What to do:
Extract every line of text from the records below and reproduce each line verbatim, in its original order.
----- Supplied records
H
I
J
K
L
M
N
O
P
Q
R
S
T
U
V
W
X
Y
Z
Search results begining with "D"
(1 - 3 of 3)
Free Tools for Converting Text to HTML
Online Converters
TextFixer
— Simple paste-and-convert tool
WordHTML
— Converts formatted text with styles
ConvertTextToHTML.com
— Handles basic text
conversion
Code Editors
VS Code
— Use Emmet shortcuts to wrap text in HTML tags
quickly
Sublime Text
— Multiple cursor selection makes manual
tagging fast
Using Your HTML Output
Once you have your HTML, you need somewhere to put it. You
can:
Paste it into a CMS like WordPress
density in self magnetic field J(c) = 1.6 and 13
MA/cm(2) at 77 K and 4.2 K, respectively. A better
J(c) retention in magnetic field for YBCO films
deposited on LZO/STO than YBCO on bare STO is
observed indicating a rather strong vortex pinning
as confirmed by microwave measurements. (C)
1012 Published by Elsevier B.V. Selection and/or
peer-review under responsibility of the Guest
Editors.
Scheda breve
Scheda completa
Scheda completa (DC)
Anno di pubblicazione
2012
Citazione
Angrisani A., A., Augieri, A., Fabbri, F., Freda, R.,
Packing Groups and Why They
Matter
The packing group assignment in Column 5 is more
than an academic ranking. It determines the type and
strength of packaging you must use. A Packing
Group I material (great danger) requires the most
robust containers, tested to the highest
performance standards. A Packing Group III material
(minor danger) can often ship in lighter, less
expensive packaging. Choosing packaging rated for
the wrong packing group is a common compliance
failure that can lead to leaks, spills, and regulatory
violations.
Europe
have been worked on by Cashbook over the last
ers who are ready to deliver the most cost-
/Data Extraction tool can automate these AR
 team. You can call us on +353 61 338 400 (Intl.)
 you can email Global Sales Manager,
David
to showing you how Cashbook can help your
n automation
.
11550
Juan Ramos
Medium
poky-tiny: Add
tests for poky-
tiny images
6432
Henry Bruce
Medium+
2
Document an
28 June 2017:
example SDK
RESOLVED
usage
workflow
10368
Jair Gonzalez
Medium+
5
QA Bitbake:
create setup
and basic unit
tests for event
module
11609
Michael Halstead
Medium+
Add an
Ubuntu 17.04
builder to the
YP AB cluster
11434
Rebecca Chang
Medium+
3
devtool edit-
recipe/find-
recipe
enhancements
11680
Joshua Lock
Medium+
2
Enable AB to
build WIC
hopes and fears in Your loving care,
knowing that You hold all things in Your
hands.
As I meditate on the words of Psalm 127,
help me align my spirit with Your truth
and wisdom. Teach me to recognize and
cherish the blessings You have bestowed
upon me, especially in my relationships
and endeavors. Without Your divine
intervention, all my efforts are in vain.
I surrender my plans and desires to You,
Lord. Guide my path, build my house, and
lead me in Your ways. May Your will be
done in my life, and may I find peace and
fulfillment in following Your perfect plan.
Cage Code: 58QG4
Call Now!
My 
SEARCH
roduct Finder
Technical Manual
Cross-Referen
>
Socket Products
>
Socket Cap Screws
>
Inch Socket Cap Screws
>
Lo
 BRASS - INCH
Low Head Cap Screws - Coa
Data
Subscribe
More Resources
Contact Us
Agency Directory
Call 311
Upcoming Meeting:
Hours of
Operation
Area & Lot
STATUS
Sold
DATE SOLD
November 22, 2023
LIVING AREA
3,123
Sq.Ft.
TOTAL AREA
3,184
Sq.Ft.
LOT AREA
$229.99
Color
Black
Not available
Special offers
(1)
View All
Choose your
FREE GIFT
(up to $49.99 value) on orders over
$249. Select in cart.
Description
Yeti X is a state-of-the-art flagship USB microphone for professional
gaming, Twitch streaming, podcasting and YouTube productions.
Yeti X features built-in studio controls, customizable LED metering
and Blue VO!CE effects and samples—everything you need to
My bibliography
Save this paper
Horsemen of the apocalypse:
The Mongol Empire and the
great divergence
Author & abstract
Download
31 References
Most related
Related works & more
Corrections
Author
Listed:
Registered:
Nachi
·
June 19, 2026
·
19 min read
----------
Answer to this task:
H
I
J
K
L
M
N
O
P
Q
R
S
T
U
V
W
X
Y
Z
Search results begining with "D"
(1 - 3 of 3)
Free Tools for Converting Text to HTML
Online Converters
TextFixer
— Simple paste-and-convert tool
WordHTML
— Converts formatted text with styles
ConvertTextToHTML.com
— Handles basic text
conversion
Code Editors
VS Code
— Use Emmet shortcuts to wrap text in HTML tags
quickly
Sublime Text
— Multiple cursor selection makes manual
tagging fast
Using Your HTML Output
Once you have your HTML, you need somewhere to put it. You
can:
Paste it into a CMS like WordPress
density in self magnetic field J(c) = 1.6 and 13
MA/cm(2) at 77 K and 4.2 K, respectively. A better
J(c) retention in magnetic field for YBCO films
deposited on LZO/STO than YBCO on bare STO is
observed indicating a rather strong vortex pinning
as confirmed by microwave measurements. (C)
1012 Published by Elsevier B.V. Selection and/or
peer-review under responsibility of the Guest
Editors.
Scheda breve
Scheda completa
Scheda completa (DC)
Anno di pubblicazione
2012
Citazione
Angrisani A., A., Augieri, A., Fabbri, F., Freda, R.,
Packing Groups and Why They
Matter
The packing group assignment in Column 5 is more
than an academic ranking. It determines the type and
strength of packaging you must use. A Packing
Group I material (great danger) requires the most
robust containers, tested to the highest
performance standards. A Packing Group III material
(minor danger) can often ship in lighter, less
expensive packaging. Choosing packaging rated for
the wrong packing group is a common compliance
failure that can lead to leaks, spills, and regulatory
violations.
Europe
have been worked on by Cashbook over the last
ers who are ready to deliver the most cost-
/Data Extraction tool can automate these AR
 team. You can call us on +353 61 338 400 (Intl.)
 you can email Global Sales Manager,
David
to showing you how Cashbook can help your
n automation
.
11550
Juan Ramos
Medium
poky-tiny: Add
tests for poky-
tiny images
6432
Henry Bruce
Medium+
2
Document an
28 June 2017:
example SDK
RESOLVED
usage
workflow
10368
Jair Gonzalez
Medium+
5
QA Bitbake:
create setup
and basic unit
tests for event
module
11609
Michael Halstead
Medium+
Add an
Ubuntu 17.04
builder to the
YP AB cluster
11434
Rebecca Chang
Medium+
3
devtool edit-
recipe/find-
recipe
enhancements
11680
Joshua Lock
Medium+
2
Enable AB to
build WIC
hopes and fears in Your loving care,
knowing that You hold all things in Your
hands.
As I meditate on the words of Psalm 127,
help me align my spirit with Your truth
and wisdom. Teach me to recognize and
cherish the blessings You have bestowed
upon me, especially in my relationships
and endeavors. Without Your divine
intervention, all my efforts are in vain.
I surrender my plans and desires to You,
Lord. Guide my path, build my house, and
lead me in Your ways. May Your will be
done in my life, and may I find peace and
fulfillment in following Your perfect plan.
Cage Code: 58QG4
Call Now!
My 
SEARCH
roduct Finder
Technical Manual
Cross-Referen
>
Socket Products
>
Socket Cap Screws
>
Inch Socket Cap Screws
>
Lo
 BRASS - INCH
Low Head Cap Screws - Coa
Data
Subscribe
More Resources
Contact Us
Agency Directory
Call 311
Upcoming Meeting:
Hours of
Operation
Area & Lot
STATUS
Sold
DATE SOLD
November 22, 2023
LIVING AREA
3,123
Sq.Ft.
TOTAL AREA
3,184
Sq.Ft.
LOT AREA
$229.99
Color
Black
Not available
Special offers
(1)
View All
Choose your
FREE GIFT
(up to $49.99 value) on orders over
$249. Select in cart.
Description
Yeti X is a state-of-the-art flagship USB microphone for professional
gaming, Twitch streaming, podcasting and YouTube productions.
Yeti X features built-in studio controls, customizable LED metering
and Blue VO!CE effects and samples—everything you need to
My bibliography
Save this paper
Horsemen of the apocalypse:
The Mongol Empire and the
great divergence
Author & abstract
Download
31 References
Most related
Related works & more
Corrections
Author
Listed:
Registered:
Nachi
·
June 19, 2026
·
19 min read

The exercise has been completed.